## Input for this task
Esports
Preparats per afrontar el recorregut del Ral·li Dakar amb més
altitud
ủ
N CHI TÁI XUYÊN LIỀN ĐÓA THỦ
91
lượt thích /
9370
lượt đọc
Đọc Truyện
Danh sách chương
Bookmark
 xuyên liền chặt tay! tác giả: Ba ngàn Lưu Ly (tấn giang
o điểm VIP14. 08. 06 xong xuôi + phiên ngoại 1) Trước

## Your assignment
Copy each line of the material exactly as shown.

## Task solution
Esports
Preparats per afrontar el recorregut del Ral·li Dakar amb més
altitud
ủ
N CHI TÁI XUYÊN LIỀN ĐÓA THỦ
91
lượt thích /
9370
lượt đọc
Đọc Truyện
Danh sách chương
Bookmark
 xuyên liền chặt tay! tác giả: Ba ngàn Lưu Ly (tấn giang
o điểm VIP14. 08. 06 xong xuôi + phiên ngoại 1) Trước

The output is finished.